If the number of these groups becomes large you may even consider a code-gen scenario (at runtime even, though this increases your support burden considerably)

Answer 6

You can do a couple of things:

• Make sure to use the smallest type possible for a particular value. For example, if you look at the schema, dgpsStationType has a min value of 0, and a max of 1023. This can be stored as a ushort. Reduce the size of these items when possible.

• Make sure that your fields are 4-byte aligned. The end resulting size of your structure will be some multiple of 4-bytes in size (assuming 32-bit). The default layout for a class has the items stored sequentially. If the fields are not packed correctly, the compiler will have wasted space making sure that your fields are 4-byte aligned. You can specify the layout explicitly using StructLayoutAttribute.

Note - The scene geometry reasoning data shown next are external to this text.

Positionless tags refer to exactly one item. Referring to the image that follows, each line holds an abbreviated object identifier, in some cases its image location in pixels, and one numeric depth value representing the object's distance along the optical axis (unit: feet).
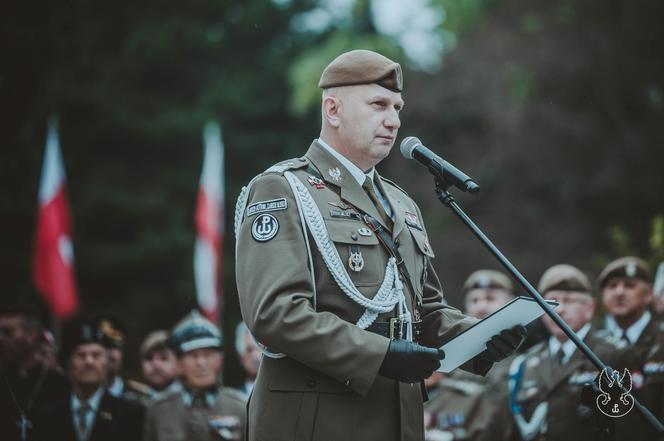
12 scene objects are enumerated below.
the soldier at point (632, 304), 44.37
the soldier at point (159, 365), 59.11
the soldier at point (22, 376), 41.37
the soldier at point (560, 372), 42.06
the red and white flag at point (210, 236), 85.05
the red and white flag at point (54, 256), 82.64
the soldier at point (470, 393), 49.73
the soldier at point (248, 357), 55.00
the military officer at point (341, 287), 22.21
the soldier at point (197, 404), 47.73
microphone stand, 22.47
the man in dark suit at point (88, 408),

Bad Example: these fields in a class take up 12 bytes. The int must take up 4 contiguous bytes, and the other members must be 4-byte aligned.

public class Bad {
   byte a;
   byte b;
   int c;
   ushort u; 
}

Better Example: these fields in a class take up 8 bytes. These fields are packed efficiently.

public class Better {
   byte a;
   byte b;
   ushort u;
   int c;
}

• Reduce the size of your object graph. Each reference type takes up 8 bytes of overhead. If you've got a deep graph, that's a lot of overhead. Pull everything you can into functions that operate on data in you main class. Think more 'C' like, and less OOD.

• Its still a good idea to lazy-load some optional parameters, but you should draw your line clearly. Create 1 or maybe 2 sets of 'optional' values that can be loaded or null. Each set will mandate a reference type, and its overhead.

• Use structs where you can. Be careful of value-type semantics though, they can be tricky.

• Consider not implementing ISerializable. Interface methods are by definition virtual. Any class with virtual methods contains a reference to a vtable (another 4 bytes). Instead implement xml serialization manually in an external class.